From the material below, set down exactly the lines that run from the one containing "स्थापित किए थे उन पर अडानी को काबिज करवा कर" to the one containing "公募締め切り日も併せて教えてよ。", minus the pictures.

__________

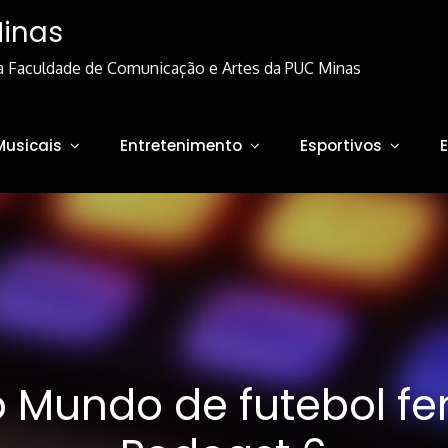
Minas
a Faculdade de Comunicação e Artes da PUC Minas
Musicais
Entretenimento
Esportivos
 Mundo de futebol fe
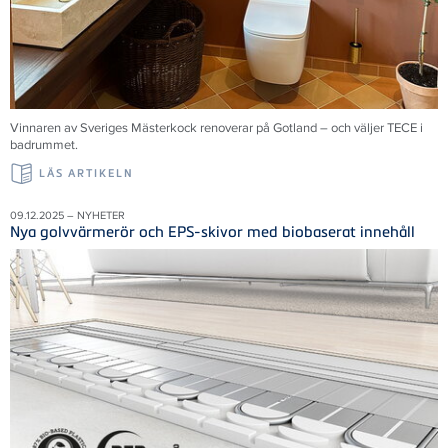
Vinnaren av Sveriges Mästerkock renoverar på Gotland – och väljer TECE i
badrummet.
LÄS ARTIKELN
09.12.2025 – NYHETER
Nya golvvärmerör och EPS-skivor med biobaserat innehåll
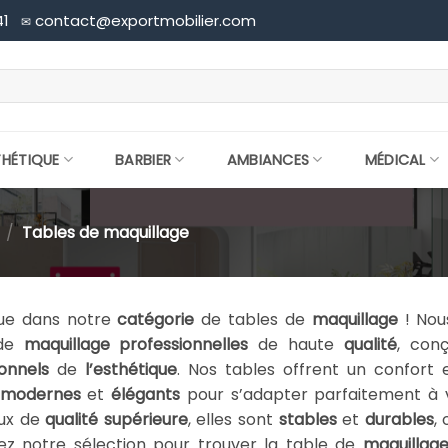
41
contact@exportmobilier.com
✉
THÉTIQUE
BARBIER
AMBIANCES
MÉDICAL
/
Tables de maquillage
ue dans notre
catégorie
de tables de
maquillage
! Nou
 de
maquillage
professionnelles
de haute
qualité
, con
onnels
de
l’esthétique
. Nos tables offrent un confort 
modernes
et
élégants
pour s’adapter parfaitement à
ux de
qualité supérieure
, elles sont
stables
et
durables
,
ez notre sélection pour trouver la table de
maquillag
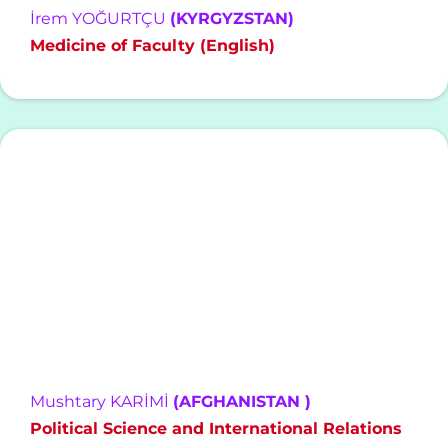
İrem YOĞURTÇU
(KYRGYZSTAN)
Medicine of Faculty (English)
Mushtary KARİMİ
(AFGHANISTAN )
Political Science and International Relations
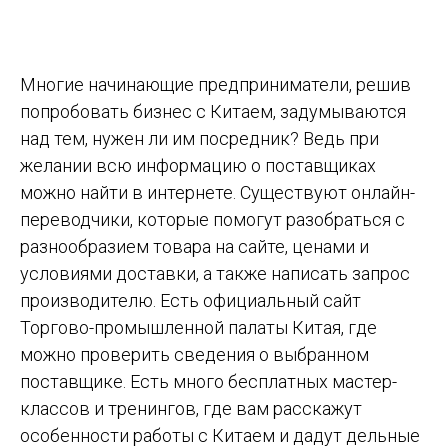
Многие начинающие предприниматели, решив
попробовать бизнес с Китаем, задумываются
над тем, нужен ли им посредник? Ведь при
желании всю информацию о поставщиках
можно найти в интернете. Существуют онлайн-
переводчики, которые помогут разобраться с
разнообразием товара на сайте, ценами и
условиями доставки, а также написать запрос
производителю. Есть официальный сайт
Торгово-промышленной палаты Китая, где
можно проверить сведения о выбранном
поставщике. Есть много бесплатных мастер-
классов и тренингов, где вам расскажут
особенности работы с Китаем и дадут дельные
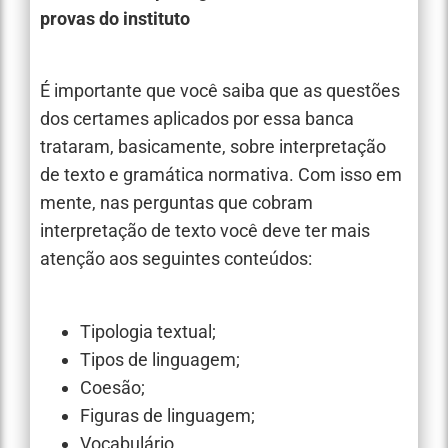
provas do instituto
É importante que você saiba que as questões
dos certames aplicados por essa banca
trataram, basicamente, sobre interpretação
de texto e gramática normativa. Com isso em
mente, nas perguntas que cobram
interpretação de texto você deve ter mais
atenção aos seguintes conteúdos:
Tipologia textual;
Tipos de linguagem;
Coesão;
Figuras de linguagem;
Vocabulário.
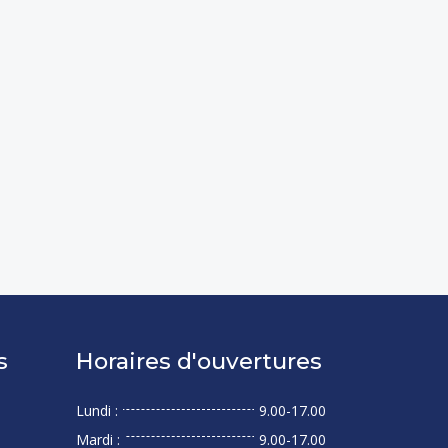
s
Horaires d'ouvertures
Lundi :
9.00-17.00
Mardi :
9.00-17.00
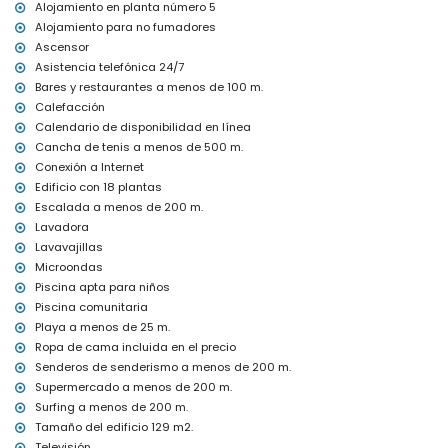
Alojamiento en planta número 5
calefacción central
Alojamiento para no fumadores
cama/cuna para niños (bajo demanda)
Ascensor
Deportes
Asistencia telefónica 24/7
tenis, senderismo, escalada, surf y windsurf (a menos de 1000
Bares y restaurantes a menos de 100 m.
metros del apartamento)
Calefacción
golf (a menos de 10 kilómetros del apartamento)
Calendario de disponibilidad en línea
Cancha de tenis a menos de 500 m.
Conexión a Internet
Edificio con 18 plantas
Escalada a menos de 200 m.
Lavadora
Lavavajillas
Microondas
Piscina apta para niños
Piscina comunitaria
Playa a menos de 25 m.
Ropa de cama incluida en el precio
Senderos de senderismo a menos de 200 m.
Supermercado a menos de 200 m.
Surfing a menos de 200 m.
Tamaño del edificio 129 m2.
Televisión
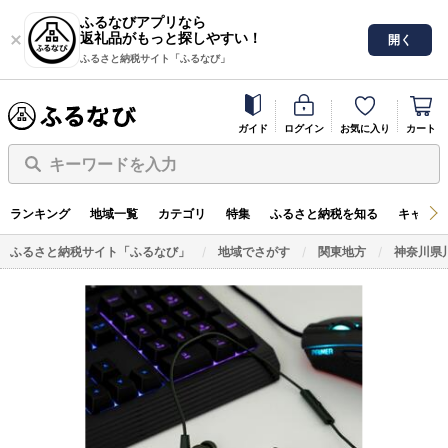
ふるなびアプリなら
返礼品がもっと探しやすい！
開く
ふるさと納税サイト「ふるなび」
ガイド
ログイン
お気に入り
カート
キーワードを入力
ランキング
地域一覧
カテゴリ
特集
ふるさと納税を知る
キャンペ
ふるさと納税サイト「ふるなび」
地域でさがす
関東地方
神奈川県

__________

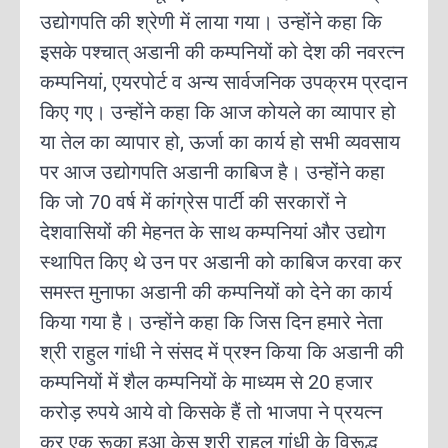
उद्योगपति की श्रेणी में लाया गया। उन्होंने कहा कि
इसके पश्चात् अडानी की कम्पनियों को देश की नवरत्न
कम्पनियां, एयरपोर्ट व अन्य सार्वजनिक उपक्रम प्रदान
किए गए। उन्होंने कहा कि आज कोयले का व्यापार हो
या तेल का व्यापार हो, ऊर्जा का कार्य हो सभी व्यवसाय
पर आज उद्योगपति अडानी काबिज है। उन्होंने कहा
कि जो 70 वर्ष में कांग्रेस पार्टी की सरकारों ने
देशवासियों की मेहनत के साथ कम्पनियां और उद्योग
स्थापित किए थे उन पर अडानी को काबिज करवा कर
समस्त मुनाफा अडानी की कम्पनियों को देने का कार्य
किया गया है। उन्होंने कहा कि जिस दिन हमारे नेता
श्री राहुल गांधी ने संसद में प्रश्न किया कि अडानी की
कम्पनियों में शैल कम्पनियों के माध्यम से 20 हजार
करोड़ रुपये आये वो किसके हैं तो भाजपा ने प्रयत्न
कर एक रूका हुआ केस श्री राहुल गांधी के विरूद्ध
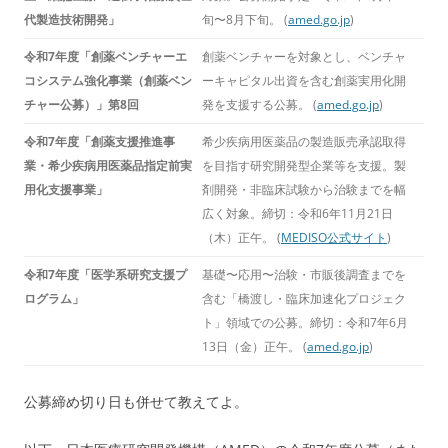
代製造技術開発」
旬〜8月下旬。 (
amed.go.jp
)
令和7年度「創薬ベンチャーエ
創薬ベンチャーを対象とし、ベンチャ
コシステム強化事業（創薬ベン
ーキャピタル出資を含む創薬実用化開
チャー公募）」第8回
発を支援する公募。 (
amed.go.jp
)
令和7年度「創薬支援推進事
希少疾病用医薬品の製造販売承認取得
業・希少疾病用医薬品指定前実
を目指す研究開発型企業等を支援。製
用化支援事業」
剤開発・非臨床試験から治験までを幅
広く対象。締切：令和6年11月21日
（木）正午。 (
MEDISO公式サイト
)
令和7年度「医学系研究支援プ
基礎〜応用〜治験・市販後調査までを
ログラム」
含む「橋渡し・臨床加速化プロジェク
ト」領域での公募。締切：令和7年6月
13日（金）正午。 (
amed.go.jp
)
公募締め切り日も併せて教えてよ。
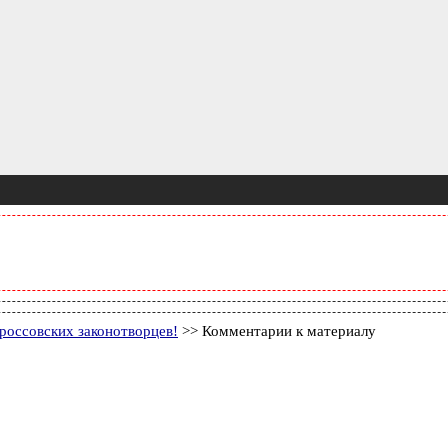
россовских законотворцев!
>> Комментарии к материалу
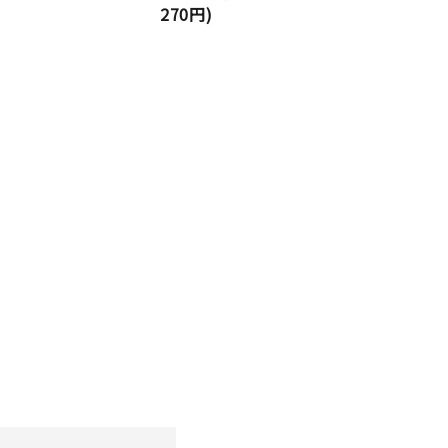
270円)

__________

(WRITTEN SOLUTION)
स्थापित किए थे उन पर अडानी को काबिज करवा कर
समस्त मुनाफा अडानी की कम्पनियों को देने का कार्य
किया गया है। उन्होंने कहा कि जिस दिन हमारे नेता
श्री राहुल गांधी ने संसद में प्रश्न किया कि अडानी की
कम्पनियों में शैल कम्पनियों के माध्यम से 20 हजार
करोड़ रुपये आये वो किसके हैं तो भाजपा ने प्रयत्न
कर एक रूका हुआ केस श्री राहुल गांधी के विरूद्ध
代製造技術開発」
旬〜8月下旬。 (
amed.go.jp
)
令和7年度「創薬ベンチャーエ
創薬ベンチャーを対象とし、ベンチャ
コシステム強化事業（創薬ベン
ーキャピタル出資を含む創薬実用化開
チャー公募）」第8回
発を支援する公募。 (
amed.go.jp
)
令和7年度「創薬支援推進事
希少疾病用医薬品の製造販売承認取得
業・希少疾病用医薬品指定前実
を目指す研究開発型企業等を支援。製
用化支援事業」
剤開発・非臨床試験から治験までを幅
広く対象。締切：令和6年11月21日
（木）正午。 (
MEDISO公式サイト
)
令和7年度「医学系研究支援プ
基礎〜応用〜治験・市販後調査までを
ログラム」
含む「橋渡し・臨床加速化プロジェク
ト」領域での公募。締切：令和7年6月
13日（金）正午。 (
amed.go.jp
)
公募締め切り日も併せて教えてよ。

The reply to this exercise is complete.